Your objective> Beneath this instruction is a block of data; output from it exactly the lines that run from the one containing "middle mcp: (314, 213)" through the one containing "index mcp: (512, 477)", inclusive.

Input: Begin

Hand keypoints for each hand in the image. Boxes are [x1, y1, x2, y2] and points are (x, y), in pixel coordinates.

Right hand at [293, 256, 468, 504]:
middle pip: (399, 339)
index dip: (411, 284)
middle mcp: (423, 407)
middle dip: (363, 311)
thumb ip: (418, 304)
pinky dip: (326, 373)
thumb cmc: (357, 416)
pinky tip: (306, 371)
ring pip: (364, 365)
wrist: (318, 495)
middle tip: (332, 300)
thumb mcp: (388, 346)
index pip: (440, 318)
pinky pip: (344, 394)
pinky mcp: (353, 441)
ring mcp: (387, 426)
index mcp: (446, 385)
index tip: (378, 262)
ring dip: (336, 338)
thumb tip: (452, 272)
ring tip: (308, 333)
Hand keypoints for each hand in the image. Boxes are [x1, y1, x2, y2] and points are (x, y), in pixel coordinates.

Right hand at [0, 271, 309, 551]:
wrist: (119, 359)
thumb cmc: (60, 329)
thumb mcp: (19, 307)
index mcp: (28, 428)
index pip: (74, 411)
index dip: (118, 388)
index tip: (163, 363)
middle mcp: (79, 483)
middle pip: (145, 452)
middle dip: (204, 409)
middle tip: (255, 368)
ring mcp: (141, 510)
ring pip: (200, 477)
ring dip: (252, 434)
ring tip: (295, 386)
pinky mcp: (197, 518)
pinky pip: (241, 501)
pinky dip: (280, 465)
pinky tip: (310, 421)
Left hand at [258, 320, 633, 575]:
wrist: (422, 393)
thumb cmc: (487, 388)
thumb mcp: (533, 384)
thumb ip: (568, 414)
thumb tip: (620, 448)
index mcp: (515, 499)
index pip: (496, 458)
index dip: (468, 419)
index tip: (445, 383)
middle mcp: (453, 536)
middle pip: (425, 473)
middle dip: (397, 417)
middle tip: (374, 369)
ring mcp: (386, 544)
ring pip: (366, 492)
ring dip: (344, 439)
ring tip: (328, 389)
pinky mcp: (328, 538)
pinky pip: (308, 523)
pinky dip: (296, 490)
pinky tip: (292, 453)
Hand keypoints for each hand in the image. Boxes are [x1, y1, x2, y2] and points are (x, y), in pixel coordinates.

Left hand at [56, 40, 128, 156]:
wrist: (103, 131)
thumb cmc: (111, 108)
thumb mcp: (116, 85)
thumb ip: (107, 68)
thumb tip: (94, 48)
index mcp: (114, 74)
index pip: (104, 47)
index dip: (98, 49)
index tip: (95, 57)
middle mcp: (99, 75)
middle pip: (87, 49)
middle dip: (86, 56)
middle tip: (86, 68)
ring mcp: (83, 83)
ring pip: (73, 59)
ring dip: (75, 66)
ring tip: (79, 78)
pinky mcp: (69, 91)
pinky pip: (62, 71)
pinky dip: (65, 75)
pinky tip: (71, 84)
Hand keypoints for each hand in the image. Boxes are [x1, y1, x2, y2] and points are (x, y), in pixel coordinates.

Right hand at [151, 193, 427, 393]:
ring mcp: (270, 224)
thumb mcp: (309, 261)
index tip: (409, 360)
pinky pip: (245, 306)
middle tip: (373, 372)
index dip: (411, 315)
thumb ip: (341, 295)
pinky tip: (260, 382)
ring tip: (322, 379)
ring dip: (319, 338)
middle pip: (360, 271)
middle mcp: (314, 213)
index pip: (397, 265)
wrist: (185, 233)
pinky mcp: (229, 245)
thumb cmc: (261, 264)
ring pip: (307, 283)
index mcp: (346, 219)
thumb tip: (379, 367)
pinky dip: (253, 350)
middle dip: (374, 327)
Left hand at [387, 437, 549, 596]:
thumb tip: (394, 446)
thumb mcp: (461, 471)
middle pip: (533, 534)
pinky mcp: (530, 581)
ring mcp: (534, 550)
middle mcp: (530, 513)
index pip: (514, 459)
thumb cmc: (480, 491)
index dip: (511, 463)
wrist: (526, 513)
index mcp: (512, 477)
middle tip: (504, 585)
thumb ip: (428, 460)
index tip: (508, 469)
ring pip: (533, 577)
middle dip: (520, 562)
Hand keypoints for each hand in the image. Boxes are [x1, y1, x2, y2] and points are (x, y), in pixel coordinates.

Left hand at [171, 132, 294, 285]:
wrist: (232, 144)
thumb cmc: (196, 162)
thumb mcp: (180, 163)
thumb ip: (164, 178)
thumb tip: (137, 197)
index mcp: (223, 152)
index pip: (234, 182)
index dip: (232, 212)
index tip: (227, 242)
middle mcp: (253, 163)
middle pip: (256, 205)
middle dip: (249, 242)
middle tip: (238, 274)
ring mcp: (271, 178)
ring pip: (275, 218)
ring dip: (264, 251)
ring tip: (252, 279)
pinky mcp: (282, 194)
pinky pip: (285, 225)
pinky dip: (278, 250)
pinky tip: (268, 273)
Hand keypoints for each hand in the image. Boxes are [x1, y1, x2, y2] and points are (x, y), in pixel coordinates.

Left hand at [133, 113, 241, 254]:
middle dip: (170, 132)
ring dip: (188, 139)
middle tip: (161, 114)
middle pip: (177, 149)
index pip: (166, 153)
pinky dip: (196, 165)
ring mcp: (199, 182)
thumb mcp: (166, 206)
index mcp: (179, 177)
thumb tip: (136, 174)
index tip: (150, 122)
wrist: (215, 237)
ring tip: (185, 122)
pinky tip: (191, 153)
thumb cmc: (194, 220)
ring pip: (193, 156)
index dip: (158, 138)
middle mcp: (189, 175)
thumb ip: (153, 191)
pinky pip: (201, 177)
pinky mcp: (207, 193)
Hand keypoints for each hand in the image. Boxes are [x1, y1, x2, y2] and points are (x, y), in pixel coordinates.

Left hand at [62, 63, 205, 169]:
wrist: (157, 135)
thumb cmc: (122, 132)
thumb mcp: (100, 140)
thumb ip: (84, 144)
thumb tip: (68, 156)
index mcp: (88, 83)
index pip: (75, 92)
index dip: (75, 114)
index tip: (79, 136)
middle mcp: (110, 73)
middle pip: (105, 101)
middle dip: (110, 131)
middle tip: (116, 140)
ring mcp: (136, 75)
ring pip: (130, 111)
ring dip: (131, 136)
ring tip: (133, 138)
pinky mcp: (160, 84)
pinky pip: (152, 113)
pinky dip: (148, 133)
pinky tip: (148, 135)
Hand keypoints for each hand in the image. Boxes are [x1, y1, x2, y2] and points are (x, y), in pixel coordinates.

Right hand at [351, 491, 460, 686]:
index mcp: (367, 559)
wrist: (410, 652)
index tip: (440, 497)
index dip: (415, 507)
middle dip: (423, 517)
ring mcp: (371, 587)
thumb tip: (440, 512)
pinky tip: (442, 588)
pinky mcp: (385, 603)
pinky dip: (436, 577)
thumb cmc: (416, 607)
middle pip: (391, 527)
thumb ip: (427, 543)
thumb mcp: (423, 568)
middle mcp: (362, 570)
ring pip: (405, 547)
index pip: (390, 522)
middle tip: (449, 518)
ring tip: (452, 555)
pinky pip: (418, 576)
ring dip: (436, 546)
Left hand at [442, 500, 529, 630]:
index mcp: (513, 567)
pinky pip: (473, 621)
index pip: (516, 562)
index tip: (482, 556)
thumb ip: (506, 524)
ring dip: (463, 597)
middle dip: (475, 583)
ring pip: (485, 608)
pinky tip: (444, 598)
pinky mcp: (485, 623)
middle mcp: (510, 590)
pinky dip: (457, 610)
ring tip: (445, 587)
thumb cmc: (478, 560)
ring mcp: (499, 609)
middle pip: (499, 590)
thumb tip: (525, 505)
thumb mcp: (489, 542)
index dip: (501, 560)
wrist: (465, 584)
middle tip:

Input: End

Answer to this exercise>
middle mcp: (314, 213)
index pip: (397, 265)
wrist: (185, 233)
pinky mcp: (229, 245)
thumb cmc: (261, 264)
ring pip: (307, 283)
index mcp: (346, 219)
thumb tip: (379, 367)
pinky dip: (253, 350)
middle dip: (374, 327)
Left hand at [387, 437, 549, 596]:
thumb tip: (394, 446)
thumb mcp: (461, 471)
middle pip: (533, 534)
pinky mcp: (530, 581)
ring mcp: (534, 550)
middle mcp: (530, 513)
index pip: (514, 459)
thumb cmc: (480, 491)
index dip: (511, 463)
wrist: (526, 513)
index mcp: (512, 477)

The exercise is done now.